A file system is a collection of methods and data structures for storing and organizing data in secondary storage. Typically, file systems are used on block-based hardware, such as disks.

A particularly valuable aspect of file systems is their namespace. Users and programs know how to open and read files. By exposing a service as a file system, a service provider can avoid the need to create and document special-purpose APIs. The process file system, procfs, mounted under /proc on Linux systems is an example of the use of a file system namespace to access information about processes and other kernel structures. This assignment will allow you to get experience implementing a file system without the worries and trouble of kernel programming.

The concept of a file system that does not actually store files may seem strange, but this is a natural extension of the UNIX "everything is a file" philosophy. For more information, see the brief Everything is a file wikipedia article, The Use of Name Spaces in Plan 9, and the file systems lecture notes.

Background

We will be using FUSE (File system in USerspace) to implement a virtual file system. FUSE is an OS kernel module that is mounted under VFS and passes requests back up to a user process. This enables us to implement the functionality required to create a file system entirely in userspace, eliminating the necessity for kernel-level programming.

Group size

The assignment should not take a lot of effort. However, since the class is huge, you may work in a group of up to five students. Be sure to identify the group members in your writeup and in a comments in your code.

You will be held to higher standards if working in a larger group. Be sure to submit a beautifully-written report that summarizes your design and all the test cases you have performed.

Languages

The file system must be implemented in C using the FUSE library.

Assignment

The goal is to develop a specialized read-only file system module for FUSE. The file system that you will implement will not store actual files, but rather, will perform a various mathematical operations based on the names and numbers given to it. We call it mathfs.

You are provided with a minimal source code base, demo, and Makefile to get you started. Some of the key functions will be already defined.

Additionally, you must write a report detailing your project implementation.

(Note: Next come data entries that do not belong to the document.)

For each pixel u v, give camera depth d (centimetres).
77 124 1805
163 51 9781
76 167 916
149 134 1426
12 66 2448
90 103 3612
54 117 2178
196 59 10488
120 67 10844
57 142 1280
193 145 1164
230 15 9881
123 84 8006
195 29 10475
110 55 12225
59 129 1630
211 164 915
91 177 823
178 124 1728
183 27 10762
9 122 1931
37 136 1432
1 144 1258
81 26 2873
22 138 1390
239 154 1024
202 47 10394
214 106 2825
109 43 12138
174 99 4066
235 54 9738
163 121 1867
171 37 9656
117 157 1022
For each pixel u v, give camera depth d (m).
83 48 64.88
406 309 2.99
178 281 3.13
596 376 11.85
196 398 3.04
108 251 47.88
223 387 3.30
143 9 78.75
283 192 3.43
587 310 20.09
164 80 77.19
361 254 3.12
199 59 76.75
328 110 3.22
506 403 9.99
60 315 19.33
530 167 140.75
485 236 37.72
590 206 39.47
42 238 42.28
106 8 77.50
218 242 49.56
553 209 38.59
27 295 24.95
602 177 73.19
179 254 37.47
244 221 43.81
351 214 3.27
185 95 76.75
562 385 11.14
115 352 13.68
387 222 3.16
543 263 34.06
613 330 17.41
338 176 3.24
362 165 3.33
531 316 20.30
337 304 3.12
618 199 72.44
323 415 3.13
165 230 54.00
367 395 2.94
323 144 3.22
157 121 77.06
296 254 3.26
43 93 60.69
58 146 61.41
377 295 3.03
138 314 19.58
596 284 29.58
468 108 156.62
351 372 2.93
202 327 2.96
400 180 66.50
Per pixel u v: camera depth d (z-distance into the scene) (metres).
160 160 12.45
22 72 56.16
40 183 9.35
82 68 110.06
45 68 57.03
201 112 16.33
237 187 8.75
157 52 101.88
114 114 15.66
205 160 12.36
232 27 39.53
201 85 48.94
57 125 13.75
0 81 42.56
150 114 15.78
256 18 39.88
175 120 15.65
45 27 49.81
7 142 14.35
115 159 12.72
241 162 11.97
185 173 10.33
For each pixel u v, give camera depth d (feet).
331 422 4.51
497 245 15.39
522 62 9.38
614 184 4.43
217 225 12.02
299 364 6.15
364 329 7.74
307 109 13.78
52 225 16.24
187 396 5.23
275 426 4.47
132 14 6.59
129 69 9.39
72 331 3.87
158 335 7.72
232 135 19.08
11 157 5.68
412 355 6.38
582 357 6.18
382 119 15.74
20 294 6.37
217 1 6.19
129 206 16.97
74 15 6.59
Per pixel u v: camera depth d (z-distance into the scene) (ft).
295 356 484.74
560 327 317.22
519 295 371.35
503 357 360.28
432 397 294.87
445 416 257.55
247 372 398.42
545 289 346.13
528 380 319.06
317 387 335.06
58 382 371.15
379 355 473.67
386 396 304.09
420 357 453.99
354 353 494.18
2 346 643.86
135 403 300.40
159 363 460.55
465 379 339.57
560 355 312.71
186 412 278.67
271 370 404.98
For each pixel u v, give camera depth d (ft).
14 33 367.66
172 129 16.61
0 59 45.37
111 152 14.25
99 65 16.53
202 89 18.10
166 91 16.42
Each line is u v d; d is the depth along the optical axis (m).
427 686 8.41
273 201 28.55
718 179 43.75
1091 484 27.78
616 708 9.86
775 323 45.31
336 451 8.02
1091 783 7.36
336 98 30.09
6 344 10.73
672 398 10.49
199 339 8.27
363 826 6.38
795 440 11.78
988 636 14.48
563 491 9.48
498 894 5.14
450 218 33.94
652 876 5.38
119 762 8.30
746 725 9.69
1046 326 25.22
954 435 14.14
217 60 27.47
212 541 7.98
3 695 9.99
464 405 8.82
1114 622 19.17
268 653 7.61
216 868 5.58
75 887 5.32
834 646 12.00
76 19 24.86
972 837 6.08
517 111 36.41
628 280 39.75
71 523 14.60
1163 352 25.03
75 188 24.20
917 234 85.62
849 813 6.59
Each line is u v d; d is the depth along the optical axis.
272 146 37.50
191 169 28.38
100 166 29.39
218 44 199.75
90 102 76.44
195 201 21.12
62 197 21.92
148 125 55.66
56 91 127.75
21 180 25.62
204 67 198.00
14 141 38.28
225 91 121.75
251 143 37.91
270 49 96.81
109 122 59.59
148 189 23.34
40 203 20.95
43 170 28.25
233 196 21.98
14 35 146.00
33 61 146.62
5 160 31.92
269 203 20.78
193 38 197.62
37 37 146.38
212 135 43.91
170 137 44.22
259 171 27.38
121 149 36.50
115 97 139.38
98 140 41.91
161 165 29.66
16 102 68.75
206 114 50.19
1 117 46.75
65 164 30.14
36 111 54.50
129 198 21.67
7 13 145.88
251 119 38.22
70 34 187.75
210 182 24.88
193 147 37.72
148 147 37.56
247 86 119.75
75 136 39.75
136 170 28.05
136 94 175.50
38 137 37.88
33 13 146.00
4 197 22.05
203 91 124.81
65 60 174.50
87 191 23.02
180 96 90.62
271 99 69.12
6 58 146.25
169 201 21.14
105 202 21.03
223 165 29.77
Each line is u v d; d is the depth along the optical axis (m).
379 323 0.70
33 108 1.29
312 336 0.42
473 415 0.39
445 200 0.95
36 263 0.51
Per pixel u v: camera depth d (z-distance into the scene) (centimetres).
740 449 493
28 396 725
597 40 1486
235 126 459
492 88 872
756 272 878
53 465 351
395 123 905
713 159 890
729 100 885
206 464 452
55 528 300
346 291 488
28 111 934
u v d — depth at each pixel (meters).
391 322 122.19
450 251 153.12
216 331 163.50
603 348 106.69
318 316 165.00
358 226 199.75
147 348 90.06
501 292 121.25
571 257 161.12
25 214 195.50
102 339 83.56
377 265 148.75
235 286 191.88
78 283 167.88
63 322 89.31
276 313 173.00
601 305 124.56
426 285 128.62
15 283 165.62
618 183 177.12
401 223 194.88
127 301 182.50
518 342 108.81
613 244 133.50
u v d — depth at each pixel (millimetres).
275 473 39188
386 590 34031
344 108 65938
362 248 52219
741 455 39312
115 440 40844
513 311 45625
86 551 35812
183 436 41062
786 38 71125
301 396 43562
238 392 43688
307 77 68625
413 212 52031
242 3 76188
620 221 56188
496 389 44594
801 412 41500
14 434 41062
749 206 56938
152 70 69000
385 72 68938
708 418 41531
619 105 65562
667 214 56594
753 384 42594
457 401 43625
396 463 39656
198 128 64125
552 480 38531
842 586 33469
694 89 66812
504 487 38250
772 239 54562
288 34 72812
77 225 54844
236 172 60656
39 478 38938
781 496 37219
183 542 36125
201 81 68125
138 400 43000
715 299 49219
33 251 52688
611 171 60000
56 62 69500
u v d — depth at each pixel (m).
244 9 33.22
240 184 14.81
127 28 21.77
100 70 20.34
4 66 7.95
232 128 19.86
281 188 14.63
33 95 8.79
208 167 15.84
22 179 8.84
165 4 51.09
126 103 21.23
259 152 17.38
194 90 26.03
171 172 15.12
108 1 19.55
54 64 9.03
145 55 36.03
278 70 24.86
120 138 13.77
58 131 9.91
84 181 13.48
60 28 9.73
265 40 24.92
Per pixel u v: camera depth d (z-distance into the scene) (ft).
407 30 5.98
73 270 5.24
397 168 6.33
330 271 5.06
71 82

Your file system must have the following characteristics:

  1. The root of the mathfs file system must contain seven directories, each representing a mathematical function:

    1. /factor - Computes the prime factors of a number.
    2. /fib - Computes the first n fibonacci numbers.
    3. /add - Adds two numbers
    4. /sub - Subtracts two numbers.
    5. /mul - Multiplies two numbers.
    6. /div - Divides two numbers.
    7. /exp - Raises a number to a given exponent.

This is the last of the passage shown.